%%
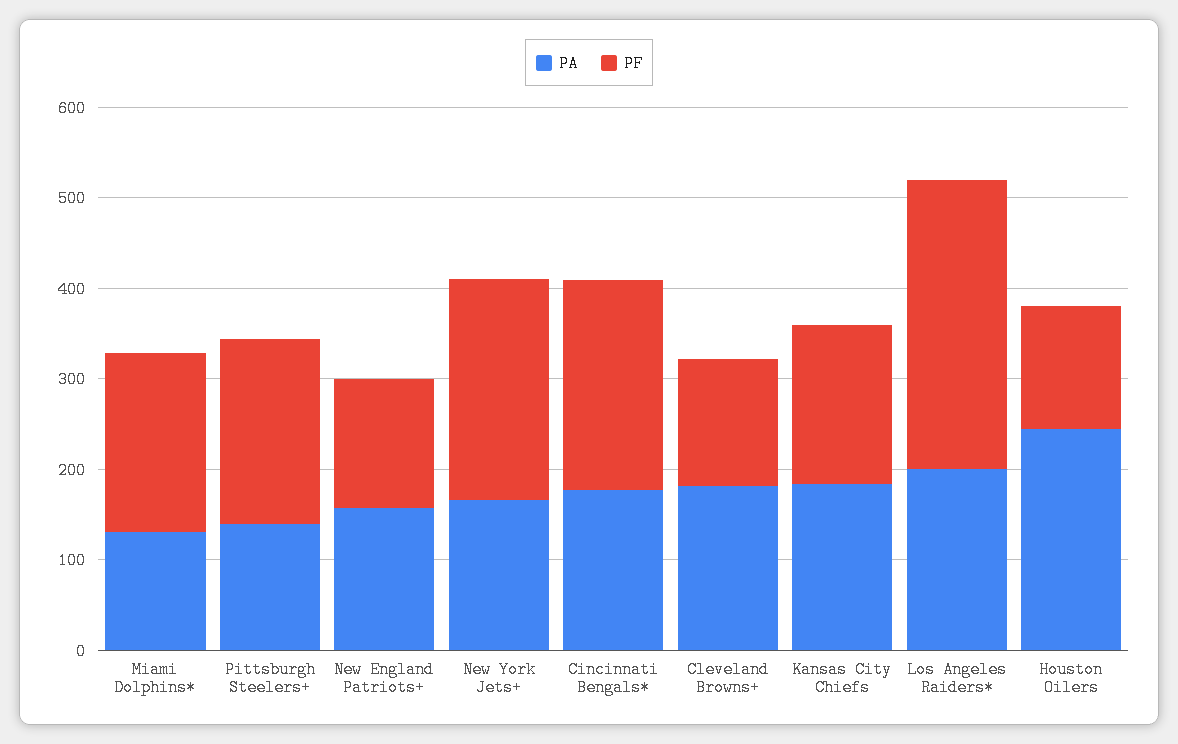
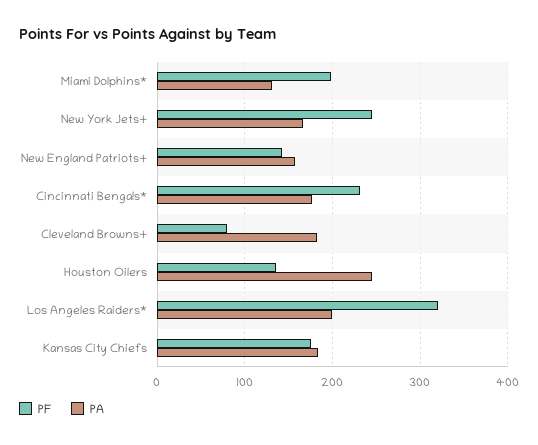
  {
    "PA": {
      "Miami Dolphins*": 130,
-     "Pittsburgh Steelers+": 140,
      "New England Patriots+": 160,
      "New York Jets+": 170,
      "Cincinnati Bengals*": 180,
      "Cleveland Browns+": 180,
      "Kansas City Chiefs": 180,
      "Los Angeles Raiders*": 200,
      "Houston Oilers": 250
    },
    "PF": {
      "Miami Dolphins*": 200,
-     "Pittsburgh Steelers+": 200,
      "New England Patriots+": 140,
      "New York Jets+": 250,
      "Cincinnati Bengals*": 230,
-     "Cleveland Browns+": 140,
+     "Cleveland Browns+": 80,
      "Kansas City Chiefs": 180,
      "Los Angeles Raiders*": 320,
      "Houston Oilers": 140
    }
  }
%%
## EXERCISE
Return the material exactly as given, apart from the pictures.

## RESPONSE TO THE TASK
  {
    "PA": {
      "Miami Dolphins*": 130,
-     "Pittsburgh Steelers+": 140,
      "New England Patriots+": 160,
      "New York Jets+": 170,
      "Cincinnati Bengals*": 180,
      "Cleveland Browns+": 180,
      "Kansas City Chiefs": 180,
      "Los Angeles Raiders*": 200,
      "Houston Oilers": 250
    },
    "PF": {
      "Miami Dolphins*": 200,
-     "Pittsburgh Steelers+": 200,
      "New England Patriots+": 140,
      "New York Jets+": 250,
      "Cincinnati Bengals*": 230,
-     "Cleveland Browns+": 140,
+     "Cleveland Browns+": 80,
      "Kansas City Chiefs": 180,
      "Los Angeles Raiders*": 320,
      "Houston Oilers": 140
    }
  }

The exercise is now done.